**TASK INSTRUCTIONS:**
Using only the entries below, copy exactly the lines that begin at the one with "- 7. Download" and end at the one with "as set forth", both included. Drop the pictures.

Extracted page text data
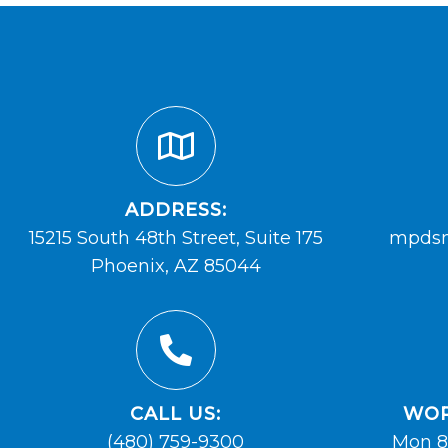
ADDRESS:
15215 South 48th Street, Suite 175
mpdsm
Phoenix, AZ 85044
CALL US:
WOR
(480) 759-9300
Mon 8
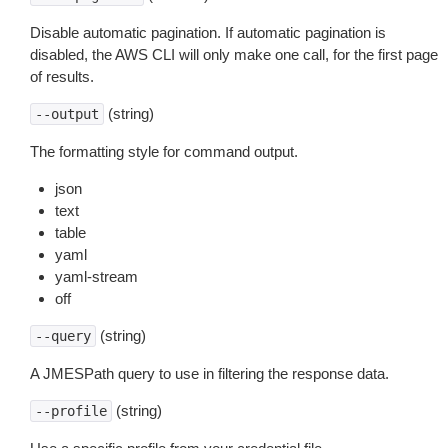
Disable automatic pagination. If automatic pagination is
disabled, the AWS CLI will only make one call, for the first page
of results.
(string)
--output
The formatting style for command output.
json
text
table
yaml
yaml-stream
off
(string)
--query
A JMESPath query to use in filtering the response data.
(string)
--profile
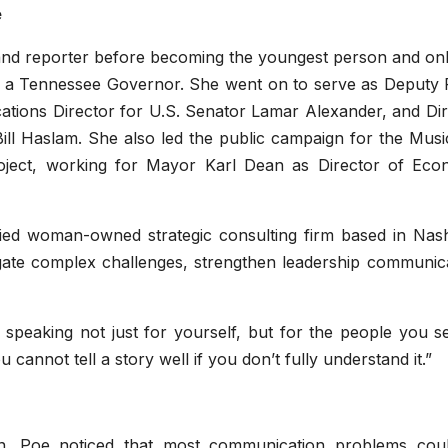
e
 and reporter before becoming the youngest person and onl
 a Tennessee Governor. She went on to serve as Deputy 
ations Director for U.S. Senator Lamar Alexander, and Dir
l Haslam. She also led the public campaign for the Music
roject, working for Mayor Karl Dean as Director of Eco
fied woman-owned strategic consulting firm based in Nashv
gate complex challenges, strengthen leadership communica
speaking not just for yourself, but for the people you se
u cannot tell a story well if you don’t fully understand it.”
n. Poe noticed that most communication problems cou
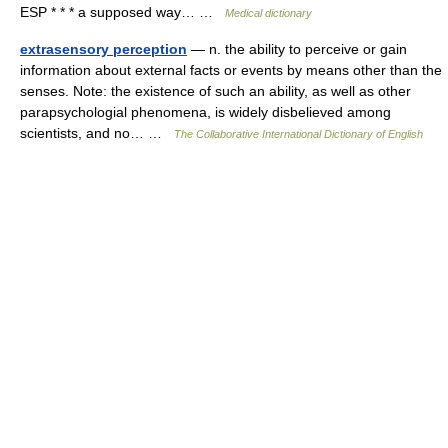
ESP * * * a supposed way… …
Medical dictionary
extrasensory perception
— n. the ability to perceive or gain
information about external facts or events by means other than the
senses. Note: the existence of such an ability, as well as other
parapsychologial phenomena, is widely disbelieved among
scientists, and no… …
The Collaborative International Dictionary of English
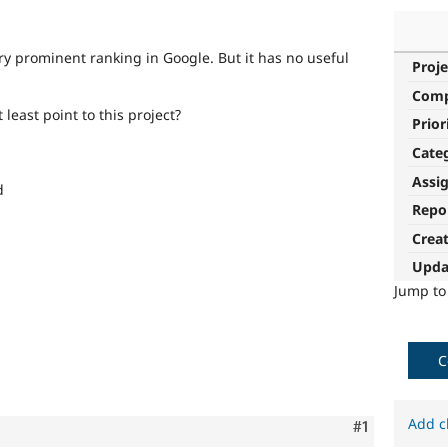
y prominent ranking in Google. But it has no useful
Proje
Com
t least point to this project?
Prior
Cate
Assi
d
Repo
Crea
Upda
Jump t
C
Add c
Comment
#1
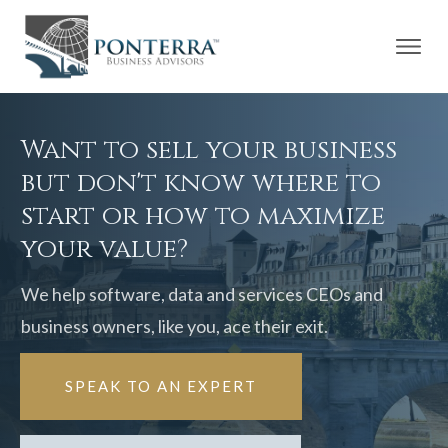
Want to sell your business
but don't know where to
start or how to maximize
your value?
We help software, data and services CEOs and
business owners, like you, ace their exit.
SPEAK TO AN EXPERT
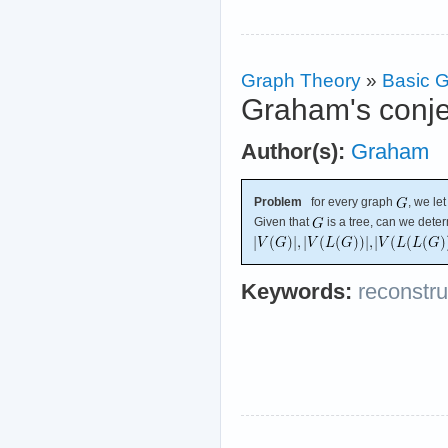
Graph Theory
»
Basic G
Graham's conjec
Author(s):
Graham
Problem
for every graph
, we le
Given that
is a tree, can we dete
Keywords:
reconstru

--

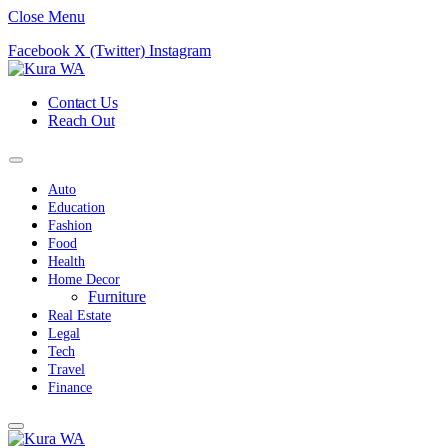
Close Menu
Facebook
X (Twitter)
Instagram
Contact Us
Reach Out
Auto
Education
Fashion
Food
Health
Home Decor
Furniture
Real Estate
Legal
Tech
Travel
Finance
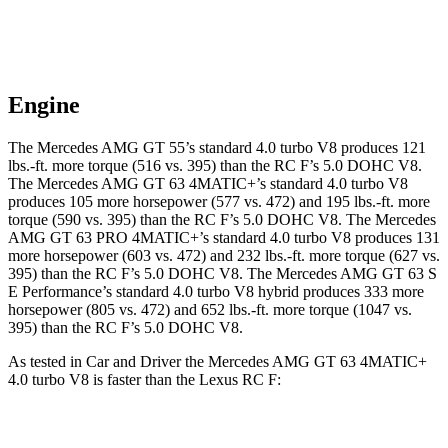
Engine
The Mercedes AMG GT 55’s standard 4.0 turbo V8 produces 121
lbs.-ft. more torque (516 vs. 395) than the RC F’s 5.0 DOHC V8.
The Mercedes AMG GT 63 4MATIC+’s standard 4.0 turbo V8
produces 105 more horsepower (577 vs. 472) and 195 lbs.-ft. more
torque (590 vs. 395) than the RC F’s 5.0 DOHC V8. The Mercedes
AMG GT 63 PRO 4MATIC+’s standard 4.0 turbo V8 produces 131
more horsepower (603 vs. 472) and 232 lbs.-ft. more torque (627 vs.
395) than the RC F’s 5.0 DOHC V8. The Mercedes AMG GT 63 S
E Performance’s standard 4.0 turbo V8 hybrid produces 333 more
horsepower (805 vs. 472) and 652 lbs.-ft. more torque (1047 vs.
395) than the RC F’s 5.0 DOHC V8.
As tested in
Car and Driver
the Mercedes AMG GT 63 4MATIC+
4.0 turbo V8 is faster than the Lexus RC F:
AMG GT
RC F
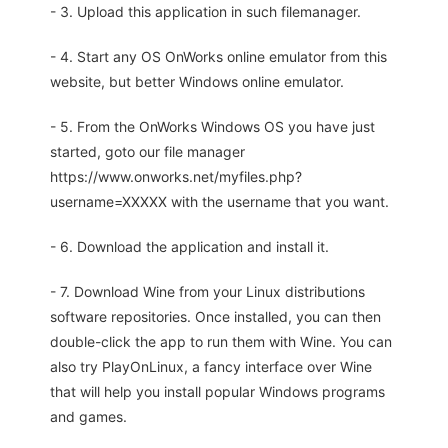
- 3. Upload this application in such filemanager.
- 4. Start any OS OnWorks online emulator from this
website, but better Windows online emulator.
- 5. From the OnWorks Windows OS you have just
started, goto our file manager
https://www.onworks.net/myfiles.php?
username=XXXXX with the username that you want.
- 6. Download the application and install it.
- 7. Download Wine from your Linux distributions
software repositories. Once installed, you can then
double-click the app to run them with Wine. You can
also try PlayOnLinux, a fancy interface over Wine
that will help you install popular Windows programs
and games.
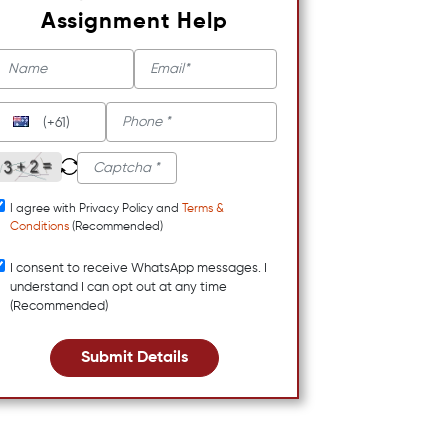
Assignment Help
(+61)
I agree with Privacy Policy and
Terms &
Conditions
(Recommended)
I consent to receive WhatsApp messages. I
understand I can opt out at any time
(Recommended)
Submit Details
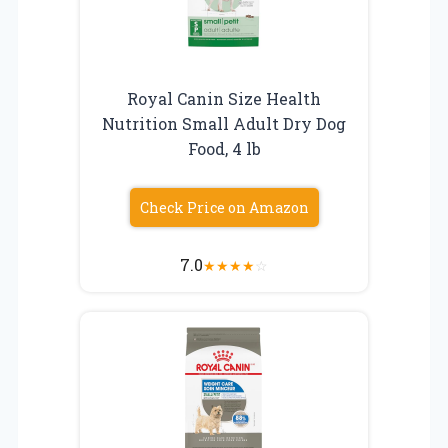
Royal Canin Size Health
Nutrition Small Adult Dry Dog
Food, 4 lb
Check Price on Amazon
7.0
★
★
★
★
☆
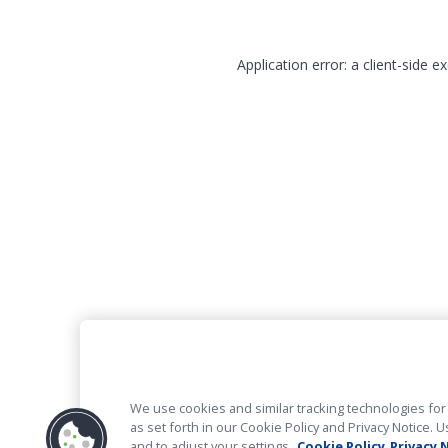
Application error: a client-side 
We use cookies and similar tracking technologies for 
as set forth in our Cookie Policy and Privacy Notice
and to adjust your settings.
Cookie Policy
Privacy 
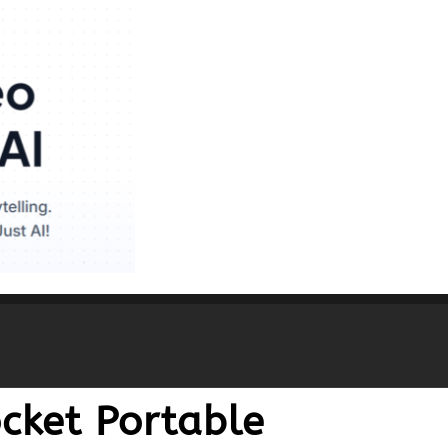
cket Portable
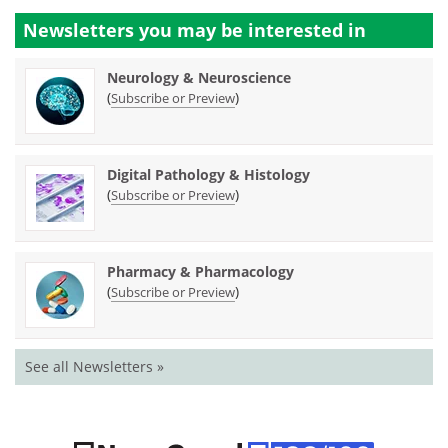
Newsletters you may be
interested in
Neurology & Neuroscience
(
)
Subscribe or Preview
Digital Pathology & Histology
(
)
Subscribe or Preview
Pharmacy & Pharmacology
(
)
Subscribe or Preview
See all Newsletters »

**EXERCISE OUTPUT:**
- 7. Download Wine from your Linux distributions
software repositories. Once installed, you can then
double-click the app to run them with Wine. You can
also try PlayOnLinux, a fancy interface over Wine
that will help you install popular Windows programs
and games.
Assignment Help
(+61)
I agree with Privacy Policy and
Terms &
Conditions
(Recommended)
I consent to receive WhatsApp messages. I
understand I can opt out at any time
(Recommended)
Submit Details
Royal Canin Size Health
Nutrition Small Adult Dry Dog
Food, 4 lb
Check Price on Amazon
7.0
★
★
★
★
☆
Application error: a client-side 
We use cookies and similar tracking technologies for 
as set forth in our Cookie Policy and Privacy Notice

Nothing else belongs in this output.